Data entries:
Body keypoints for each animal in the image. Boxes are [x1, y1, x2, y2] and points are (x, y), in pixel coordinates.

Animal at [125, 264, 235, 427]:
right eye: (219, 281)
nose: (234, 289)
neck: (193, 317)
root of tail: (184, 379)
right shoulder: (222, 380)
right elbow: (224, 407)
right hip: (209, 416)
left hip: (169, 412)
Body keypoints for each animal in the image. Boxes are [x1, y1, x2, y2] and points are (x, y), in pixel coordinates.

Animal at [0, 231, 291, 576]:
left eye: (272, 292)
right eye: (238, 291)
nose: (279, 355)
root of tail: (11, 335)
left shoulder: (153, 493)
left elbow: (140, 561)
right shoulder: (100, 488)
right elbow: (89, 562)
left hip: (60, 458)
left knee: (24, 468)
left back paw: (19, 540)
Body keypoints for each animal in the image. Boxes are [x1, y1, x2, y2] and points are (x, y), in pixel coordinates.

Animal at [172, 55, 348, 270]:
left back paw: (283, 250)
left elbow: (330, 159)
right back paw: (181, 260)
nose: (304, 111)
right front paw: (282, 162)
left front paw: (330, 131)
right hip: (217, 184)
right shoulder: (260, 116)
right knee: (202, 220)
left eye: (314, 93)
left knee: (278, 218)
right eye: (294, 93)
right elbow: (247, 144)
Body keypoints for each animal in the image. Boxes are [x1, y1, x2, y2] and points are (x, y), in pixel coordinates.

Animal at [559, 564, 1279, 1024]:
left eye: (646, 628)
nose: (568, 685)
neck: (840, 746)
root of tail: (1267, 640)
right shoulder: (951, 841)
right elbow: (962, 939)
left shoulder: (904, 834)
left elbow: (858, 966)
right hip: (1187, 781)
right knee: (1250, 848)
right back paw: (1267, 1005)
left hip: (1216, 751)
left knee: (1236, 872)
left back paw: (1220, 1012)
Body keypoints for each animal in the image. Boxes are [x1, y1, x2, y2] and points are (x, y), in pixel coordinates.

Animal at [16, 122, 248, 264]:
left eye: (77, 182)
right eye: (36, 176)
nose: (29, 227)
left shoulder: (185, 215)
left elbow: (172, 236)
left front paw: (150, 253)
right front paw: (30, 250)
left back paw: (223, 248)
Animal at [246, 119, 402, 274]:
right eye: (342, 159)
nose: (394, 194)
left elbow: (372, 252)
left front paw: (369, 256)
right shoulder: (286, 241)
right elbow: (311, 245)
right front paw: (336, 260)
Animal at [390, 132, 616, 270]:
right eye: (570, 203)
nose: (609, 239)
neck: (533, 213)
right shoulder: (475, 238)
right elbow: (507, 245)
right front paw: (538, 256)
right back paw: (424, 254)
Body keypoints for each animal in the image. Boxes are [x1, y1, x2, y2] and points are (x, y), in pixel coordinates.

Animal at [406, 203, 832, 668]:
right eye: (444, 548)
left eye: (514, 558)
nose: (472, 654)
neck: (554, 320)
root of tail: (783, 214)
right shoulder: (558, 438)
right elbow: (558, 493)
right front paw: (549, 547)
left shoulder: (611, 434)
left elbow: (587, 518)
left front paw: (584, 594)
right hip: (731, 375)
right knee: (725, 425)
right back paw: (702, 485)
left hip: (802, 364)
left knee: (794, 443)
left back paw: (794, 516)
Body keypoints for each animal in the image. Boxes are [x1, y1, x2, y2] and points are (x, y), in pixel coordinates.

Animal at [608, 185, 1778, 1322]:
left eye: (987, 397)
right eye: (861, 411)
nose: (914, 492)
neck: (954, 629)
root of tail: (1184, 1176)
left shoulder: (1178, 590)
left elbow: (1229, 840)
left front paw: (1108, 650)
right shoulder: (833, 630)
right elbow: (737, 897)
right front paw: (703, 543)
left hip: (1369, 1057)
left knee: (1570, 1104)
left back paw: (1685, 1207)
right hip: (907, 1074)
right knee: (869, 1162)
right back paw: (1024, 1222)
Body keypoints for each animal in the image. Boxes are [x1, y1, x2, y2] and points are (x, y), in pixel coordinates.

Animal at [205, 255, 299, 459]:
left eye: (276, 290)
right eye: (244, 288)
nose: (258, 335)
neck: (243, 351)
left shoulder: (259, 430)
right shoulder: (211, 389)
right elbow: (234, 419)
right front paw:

◆ What you should do ◆
Look back at the entries above. Retype the line with "right knee: (1250, 848)", the line with "right back paw: (424, 254)", and all lines in between.

◆ Exercise solution ◆
right knee: (1250, 848)
right back paw: (1267, 1005)
left hip: (1216, 751)
left knee: (1236, 872)
left back paw: (1220, 1012)
Body keypoints for each animal in the image. Boxes are [x1, y1, x2, y2] and points are (x, y), in pixel coordinates.

Animal at [16, 122, 248, 264]:
left eye: (77, 182)
right eye: (36, 176)
nose: (29, 227)
left shoulder: (185, 215)
left elbow: (172, 236)
left front paw: (150, 253)
right front paw: (30, 250)
left back paw: (223, 248)
Animal at [246, 119, 402, 274]:
right eye: (342, 159)
nose: (394, 194)
left elbow: (372, 252)
left front paw: (369, 256)
right shoulder: (286, 241)
right elbow: (311, 245)
right front paw: (336, 260)
Animal at [390, 132, 616, 270]:
right eye: (570, 203)
nose: (609, 239)
neck: (533, 213)
right shoulder: (475, 238)
right elbow: (507, 245)
right front paw: (538, 256)
right back paw: (424, 254)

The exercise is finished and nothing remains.